The Supreme Court sheds light on a much-discussed issue: the relevant prosecution service to hear the plea of the compensation that is raised after the declaration of insolvency.
The compensation of debts is a way of extinguishing obligations when two parties are reciprocally debtors and creditors of each other, regulated in Article 1195 et seq. of the Civil Code. For compensation to take place, the debt must be liquid (a determined amount of money), due (the payment period has expired) and payable (without collection being subject to any charge).
On the other hand, Article 153 of Royal Legislative Decree 1/2020, of 5 May, which approves the revised text of the Insolvency Act (hereinafter, "TRLC") establishes, as a general rule, the prohibition of the compensation of debts after the declaration of insolvency.
However, there are two exceptions to this prohibition: (i) when the debts have their origin in the same legal relationship; and (ii) when the compensation has arisen prior to the declaration of insolvency and the debt is liquid, due and payable, which in this case will be examined by the insolvency judge (Commercial Court) through a special procedure of the insolvency incident.
The reason for the aforementioned limitation resides in the principle of equal treatment of the rights of the creditors that make up the insolvency estate (better known as par conditio creditorum), which aims to satisfy all claims in an orderly manner, without alterations and depending on their classification, in accordance with Articles 269 et seq. of the TRLC.
From a Procedural Law point of view, in the case of a claim for an amount, it is possible to: a) prove the non-existence of the debt; b) verify that the amount claimed is not liquid, due and payable; c) allege compensation, when the amounts are liquid, due and payable; and/or d) counterclaim, in order to claim the difference.
In this judgment, the Supreme Court considers that the defendant cannot be deprived of the right to set-off its debt by means of compensation, despite the fact that it is asserted after the declaration of insolvency and the debts do not arise from the same legal relationship.

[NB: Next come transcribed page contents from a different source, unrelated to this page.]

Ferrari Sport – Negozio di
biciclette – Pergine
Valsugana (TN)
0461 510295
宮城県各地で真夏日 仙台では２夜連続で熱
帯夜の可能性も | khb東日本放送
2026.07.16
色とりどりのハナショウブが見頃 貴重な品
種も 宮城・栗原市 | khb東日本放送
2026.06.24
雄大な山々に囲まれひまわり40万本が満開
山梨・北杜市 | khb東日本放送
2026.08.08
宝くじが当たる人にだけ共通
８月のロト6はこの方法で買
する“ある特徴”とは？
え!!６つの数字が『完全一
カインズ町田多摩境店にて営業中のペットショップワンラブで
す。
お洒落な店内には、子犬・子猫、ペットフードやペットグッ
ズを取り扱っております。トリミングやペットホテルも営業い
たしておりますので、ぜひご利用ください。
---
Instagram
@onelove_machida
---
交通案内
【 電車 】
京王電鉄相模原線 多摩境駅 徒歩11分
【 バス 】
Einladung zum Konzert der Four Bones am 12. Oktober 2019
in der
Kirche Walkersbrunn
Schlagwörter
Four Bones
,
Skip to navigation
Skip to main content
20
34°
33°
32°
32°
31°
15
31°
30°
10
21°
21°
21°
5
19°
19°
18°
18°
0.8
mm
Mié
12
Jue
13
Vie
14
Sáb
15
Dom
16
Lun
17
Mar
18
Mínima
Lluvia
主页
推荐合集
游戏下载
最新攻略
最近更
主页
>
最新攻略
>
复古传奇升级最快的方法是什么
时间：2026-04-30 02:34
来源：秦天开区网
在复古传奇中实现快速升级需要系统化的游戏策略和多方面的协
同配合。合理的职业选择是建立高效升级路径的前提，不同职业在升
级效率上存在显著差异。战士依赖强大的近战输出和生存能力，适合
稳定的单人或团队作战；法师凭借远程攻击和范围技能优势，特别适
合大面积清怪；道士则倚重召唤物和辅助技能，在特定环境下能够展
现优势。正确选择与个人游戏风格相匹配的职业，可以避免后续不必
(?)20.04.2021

The requirements for assessing the existence of such compensation were met prior to the declaration, and the First Court had jurisdiction to hear the case, as no counterclaim had been filed.
The Law 1/2000, of 7 January, on Civil Procedure (hereinafter, "LEC"), grants a different procedural treatment to the compensation ( Article 408 of the LEC) and counterclaims (Article 406 of the LEC), because while the second paragraph of the aforementioned Article 406 contemplates the inadmissibility of the counterclaim when the judge lacks objective competence to hear it, there is no similar paragraph in the provision that regulates set-off.

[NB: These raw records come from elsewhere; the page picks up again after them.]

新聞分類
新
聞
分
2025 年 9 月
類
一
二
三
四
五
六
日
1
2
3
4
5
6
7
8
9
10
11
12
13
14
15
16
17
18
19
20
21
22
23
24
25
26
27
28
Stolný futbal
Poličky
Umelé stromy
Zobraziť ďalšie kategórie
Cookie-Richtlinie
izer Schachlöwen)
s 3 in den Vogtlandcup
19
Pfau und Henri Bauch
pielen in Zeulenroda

Therefore, if a defendant company, in addition to claiming compensation, were to claim the excess debt in its favour via counterclaim, the application of the second paragraph of Article 406 of the LEC would make it impossible to admit such a claim, as the insolvency judge would be exclusively and exclusively competent, in which case the compensation and the counterclaim would have to be settled by means of an insolvency proceeding.
In terms of procedural economy, this pronouncement of the Supreme Court is clearly an advancement, as it considers the First Court to be competent to hear the plea of the compensation brought by the defendant company for debts that do not arise from the same legal relationship. In this way, the defendant avoids being summoned to pay the debt and the costs of the proceedings, and eludes the need to resort to an insolvency proceeding to compensate the debt.